Radiografía de aleta de mordida del primer y del cuarto cuadrantes en la que se observa una lesión de caries en la cara mesial del diente 16.

(0,09MB).

Los estudios in vitro relativos a la detectabilidad de lesiones de caries en la dentina (oclusal e interproximal) proporcionaron una sensibilidad del 50-70%, mientras que la tasa de falsos positivos de caries varió entre el 3 y el 30%51. Sin embargo, las tasas de detección de caries de esmalte interproximal son claramente más bajas20,62. Los sistemas digitales de última generación y las películas F-speed de alta sensibilidad mostraron resultados similares en el diagnóstico de lesiones de caries que las generaciones de películas dentales más antiguas53,54, si bien también existen excepciones22,23. Sin duda, esta situación sugiere la necesidad de verificar todos los sistemas digitales de nueva comercialización para demostrar que las radiografías que se obtienen con ellos tienen una validez y una reproducibilidad de la detección de caries al menos equivalente a las de la técnica convencional51,52.
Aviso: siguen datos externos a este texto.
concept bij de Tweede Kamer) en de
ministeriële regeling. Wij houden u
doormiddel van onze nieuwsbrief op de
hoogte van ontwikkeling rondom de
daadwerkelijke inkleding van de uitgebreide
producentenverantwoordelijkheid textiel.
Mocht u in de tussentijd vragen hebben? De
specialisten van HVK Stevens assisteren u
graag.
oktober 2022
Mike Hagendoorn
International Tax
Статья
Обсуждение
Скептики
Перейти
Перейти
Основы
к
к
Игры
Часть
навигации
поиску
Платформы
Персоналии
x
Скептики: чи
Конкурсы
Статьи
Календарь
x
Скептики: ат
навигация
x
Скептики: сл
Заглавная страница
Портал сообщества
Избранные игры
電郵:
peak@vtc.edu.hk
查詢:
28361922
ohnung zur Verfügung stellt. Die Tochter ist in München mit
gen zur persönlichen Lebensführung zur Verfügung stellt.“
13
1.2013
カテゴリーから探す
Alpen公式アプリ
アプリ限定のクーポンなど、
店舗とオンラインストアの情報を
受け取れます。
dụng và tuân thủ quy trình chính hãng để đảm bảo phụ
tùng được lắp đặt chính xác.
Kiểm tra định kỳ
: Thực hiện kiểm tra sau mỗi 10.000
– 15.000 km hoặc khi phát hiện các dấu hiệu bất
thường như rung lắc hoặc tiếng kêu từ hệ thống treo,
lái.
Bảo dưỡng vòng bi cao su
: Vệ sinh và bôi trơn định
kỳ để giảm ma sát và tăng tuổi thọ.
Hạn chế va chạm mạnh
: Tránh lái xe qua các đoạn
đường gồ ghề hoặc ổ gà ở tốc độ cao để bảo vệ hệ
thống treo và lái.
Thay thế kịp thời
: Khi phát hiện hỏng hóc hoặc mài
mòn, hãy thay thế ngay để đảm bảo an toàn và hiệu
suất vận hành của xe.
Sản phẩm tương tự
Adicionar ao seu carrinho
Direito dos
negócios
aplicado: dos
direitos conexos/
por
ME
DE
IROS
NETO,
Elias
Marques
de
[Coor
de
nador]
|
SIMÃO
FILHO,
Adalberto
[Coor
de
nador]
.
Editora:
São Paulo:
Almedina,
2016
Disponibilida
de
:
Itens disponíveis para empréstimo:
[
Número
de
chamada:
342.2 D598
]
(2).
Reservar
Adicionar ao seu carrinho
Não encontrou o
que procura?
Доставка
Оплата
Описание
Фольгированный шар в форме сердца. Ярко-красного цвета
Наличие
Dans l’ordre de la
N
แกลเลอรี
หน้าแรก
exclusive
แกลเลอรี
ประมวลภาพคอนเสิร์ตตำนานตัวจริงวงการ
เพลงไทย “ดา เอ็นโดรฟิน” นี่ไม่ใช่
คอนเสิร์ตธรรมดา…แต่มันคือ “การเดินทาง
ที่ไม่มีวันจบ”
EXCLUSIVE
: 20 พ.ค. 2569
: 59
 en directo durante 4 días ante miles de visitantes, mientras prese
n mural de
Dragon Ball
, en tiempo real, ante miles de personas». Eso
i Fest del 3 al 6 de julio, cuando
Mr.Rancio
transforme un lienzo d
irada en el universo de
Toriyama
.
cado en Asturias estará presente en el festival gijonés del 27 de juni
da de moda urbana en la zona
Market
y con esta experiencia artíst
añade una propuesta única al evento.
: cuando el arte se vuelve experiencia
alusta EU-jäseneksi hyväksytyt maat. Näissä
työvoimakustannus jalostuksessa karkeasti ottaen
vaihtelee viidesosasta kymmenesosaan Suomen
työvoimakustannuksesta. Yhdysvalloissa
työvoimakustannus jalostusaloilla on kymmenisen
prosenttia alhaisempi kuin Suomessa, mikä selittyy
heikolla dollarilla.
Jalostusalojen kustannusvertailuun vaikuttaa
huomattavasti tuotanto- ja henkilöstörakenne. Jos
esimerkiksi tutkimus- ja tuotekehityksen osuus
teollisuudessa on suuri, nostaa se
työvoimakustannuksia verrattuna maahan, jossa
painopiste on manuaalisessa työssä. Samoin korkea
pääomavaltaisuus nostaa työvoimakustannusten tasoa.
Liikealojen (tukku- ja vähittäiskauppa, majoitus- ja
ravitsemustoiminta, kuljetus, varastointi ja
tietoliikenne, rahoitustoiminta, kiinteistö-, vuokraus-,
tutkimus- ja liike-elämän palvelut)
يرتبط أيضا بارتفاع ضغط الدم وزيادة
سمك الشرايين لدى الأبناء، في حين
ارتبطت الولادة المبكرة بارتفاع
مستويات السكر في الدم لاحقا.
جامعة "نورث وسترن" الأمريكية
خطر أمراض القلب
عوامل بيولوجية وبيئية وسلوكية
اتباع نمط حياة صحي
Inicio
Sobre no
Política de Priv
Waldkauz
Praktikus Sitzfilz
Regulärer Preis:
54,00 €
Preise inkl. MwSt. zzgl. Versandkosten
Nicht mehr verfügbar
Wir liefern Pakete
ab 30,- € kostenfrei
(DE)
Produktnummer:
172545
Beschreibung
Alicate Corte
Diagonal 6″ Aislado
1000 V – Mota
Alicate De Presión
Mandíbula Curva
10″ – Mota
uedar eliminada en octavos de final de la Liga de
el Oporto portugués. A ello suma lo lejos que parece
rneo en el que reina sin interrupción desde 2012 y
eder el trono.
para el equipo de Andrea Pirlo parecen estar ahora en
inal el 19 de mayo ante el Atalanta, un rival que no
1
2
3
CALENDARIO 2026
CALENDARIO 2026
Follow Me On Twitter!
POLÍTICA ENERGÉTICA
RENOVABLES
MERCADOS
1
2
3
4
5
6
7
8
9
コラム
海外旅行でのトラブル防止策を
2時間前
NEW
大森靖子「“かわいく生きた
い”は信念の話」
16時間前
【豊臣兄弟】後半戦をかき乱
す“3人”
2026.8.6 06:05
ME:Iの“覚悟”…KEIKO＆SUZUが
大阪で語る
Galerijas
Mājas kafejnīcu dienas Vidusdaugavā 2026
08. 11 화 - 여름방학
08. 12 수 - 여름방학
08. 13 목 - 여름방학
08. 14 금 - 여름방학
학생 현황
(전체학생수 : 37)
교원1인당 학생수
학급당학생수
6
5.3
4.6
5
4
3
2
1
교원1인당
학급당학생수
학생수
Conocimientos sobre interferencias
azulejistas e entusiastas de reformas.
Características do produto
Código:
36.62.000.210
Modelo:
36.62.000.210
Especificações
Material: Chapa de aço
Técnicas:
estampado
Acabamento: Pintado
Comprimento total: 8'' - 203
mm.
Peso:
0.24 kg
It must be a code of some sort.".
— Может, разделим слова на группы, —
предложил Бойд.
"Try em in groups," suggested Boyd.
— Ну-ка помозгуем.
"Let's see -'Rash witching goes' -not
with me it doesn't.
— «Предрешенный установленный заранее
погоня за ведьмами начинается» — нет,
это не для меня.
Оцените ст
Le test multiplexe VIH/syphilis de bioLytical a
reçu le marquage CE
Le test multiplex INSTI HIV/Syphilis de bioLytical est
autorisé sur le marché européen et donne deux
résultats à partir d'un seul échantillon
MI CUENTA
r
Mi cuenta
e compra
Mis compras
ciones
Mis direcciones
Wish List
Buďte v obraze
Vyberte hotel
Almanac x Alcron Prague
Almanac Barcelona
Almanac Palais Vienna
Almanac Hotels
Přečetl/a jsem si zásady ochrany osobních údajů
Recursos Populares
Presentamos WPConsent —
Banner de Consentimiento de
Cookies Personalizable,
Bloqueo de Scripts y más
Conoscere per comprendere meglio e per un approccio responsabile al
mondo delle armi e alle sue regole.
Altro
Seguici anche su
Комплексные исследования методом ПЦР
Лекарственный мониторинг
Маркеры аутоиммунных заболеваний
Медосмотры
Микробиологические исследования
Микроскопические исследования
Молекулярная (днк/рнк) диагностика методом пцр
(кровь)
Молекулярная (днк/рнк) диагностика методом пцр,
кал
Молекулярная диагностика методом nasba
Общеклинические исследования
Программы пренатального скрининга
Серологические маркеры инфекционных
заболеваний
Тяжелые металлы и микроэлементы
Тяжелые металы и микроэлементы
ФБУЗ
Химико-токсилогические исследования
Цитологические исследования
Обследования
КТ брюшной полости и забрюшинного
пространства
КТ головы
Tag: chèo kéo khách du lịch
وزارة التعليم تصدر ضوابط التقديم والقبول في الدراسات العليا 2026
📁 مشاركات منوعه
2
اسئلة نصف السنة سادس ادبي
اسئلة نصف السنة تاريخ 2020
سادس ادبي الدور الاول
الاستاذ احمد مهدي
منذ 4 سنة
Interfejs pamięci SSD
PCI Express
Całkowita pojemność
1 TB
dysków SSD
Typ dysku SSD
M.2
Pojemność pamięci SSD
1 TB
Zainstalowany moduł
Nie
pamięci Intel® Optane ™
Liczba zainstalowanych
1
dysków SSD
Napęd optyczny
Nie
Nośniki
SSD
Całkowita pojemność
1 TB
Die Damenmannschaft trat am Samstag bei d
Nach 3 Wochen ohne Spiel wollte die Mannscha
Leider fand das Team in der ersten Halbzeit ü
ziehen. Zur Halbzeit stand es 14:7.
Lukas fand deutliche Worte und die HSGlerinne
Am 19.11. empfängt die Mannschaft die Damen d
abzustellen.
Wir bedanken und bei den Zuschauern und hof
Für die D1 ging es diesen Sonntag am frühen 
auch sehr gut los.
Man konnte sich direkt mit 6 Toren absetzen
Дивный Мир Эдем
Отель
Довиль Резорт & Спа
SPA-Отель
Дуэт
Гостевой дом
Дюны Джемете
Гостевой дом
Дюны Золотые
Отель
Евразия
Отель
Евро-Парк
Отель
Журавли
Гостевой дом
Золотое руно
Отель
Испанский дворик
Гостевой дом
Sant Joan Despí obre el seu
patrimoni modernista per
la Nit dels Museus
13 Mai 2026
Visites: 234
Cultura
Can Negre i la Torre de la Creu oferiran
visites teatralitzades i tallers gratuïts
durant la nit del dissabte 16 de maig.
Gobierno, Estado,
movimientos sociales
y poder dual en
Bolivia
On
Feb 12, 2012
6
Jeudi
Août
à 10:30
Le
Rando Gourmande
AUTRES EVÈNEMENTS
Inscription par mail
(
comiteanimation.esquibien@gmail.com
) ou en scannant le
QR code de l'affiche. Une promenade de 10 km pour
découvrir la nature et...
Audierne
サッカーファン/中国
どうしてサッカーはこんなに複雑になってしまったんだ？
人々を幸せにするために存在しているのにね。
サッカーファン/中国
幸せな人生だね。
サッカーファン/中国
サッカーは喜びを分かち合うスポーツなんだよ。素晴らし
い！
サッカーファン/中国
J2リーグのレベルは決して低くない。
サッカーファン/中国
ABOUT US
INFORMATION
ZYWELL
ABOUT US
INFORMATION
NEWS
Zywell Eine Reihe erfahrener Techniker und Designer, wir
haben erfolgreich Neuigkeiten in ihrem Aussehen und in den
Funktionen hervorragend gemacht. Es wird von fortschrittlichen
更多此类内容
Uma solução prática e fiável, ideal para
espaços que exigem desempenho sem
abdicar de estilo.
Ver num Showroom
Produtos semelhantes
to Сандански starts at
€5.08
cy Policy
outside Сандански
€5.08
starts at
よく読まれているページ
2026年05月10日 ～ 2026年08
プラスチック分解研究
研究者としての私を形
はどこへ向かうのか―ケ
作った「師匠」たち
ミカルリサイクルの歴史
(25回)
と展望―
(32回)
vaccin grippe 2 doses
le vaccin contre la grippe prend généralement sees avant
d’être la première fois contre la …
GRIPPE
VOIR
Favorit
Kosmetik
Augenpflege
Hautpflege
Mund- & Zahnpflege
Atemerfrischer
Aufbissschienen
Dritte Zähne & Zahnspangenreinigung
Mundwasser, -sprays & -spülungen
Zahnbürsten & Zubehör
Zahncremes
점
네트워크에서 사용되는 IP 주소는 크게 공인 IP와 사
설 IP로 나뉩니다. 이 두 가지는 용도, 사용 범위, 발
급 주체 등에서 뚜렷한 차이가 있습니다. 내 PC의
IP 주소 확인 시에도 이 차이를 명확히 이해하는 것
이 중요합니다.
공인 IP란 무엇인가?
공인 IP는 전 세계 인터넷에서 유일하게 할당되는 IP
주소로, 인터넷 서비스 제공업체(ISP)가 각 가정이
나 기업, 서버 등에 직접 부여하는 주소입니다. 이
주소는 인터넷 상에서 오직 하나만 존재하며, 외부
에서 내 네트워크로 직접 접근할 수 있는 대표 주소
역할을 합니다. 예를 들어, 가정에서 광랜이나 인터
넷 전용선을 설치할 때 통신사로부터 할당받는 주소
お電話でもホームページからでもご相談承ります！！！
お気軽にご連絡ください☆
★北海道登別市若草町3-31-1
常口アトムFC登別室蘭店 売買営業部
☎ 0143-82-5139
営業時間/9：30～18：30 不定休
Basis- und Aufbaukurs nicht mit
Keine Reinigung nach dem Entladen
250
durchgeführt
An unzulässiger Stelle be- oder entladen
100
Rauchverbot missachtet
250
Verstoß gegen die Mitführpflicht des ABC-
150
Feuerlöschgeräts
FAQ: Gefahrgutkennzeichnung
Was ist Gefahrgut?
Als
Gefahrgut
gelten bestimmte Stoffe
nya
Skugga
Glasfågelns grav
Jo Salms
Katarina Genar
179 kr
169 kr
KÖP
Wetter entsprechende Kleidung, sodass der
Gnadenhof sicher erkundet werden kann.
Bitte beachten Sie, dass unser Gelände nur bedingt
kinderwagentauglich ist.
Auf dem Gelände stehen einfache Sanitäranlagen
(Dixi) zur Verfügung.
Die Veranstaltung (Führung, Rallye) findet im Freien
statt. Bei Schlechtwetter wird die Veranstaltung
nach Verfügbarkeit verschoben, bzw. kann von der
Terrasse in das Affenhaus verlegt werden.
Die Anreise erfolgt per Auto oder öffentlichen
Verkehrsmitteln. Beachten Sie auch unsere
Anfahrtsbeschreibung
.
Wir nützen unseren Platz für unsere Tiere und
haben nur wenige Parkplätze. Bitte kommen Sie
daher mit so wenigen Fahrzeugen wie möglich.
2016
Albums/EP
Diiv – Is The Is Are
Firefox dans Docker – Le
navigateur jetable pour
Mientras tanto se ha podido demostrar la comparabilidad de numerosos sistemas digitales y películas dentales actuales con las películas convencionales tradicionales14,44,46,52, por lo que se considera que en términos de visualización de imágenes los sistemas son al menos equivalentes. La capacidad de identificar correctamente lesiones de caries en la dentina (sensibilidad) es relativamente alta, con cifras que varían entre el 50 y el 70% con una tasa de falsos positivos del 3-30%51, mientras que los valores para las lesiones de esmalte interproximal son claramente más bajos62.

Conclusiones

Al principio de la era digital se prestó poca atención a los cambios en los procesos de trabajo asociados a la transición a los sistemas digitales de radiografías intraorales y se destacaron casi exclusivamente las posibles ventajas. Nadie discute que la eliminación del revelado químico ha proporcionado no sólo ventajas logísticas sino también un ahorro de tiempo considerable en todo el proceso terapéutico. Por otro lado también se puede constatar que los sistemas digitales pueden ser más difíciles de manejar, siendo menos cómodos para el paciente debido a su mayor rigidez y diferente dimensionamiento. Esto se traduce, en función del grado de dificultad del posicionamiento, en una mayor tasa de repeticiones en algunas proyecciones y en condiciones anatómicas adversas. La ventaja inicial de la menor dosis de radiación necesaria por proyección individual queda anulada en parte por la cantidad de radiografías necesarias. No obstante, los sistemas digitales son la técnica del futuro por excelencia. Como norma general, al adquirir un nuevo equipo de radiología se deben tener en cuenta las cuestiones relacionadas con los procesos de trabajo, la manipulación en el paciente y la cadena de la higiene. En lo que se refiere a la calidad diagnóstica conviene comprobar si el sistema elegido es como mínimo equivalente a la técnica convencional.

Algunas partes de este artículo se basan en el artículo siguiente: Wenzel A, Møystad A. Work flow with digital intraoral radiography: a systematic review. Acta Odontol Scand 2010;68:106-114. Reproducción de la versión en alemán modificada con permiso de Informa Healthcare Communications.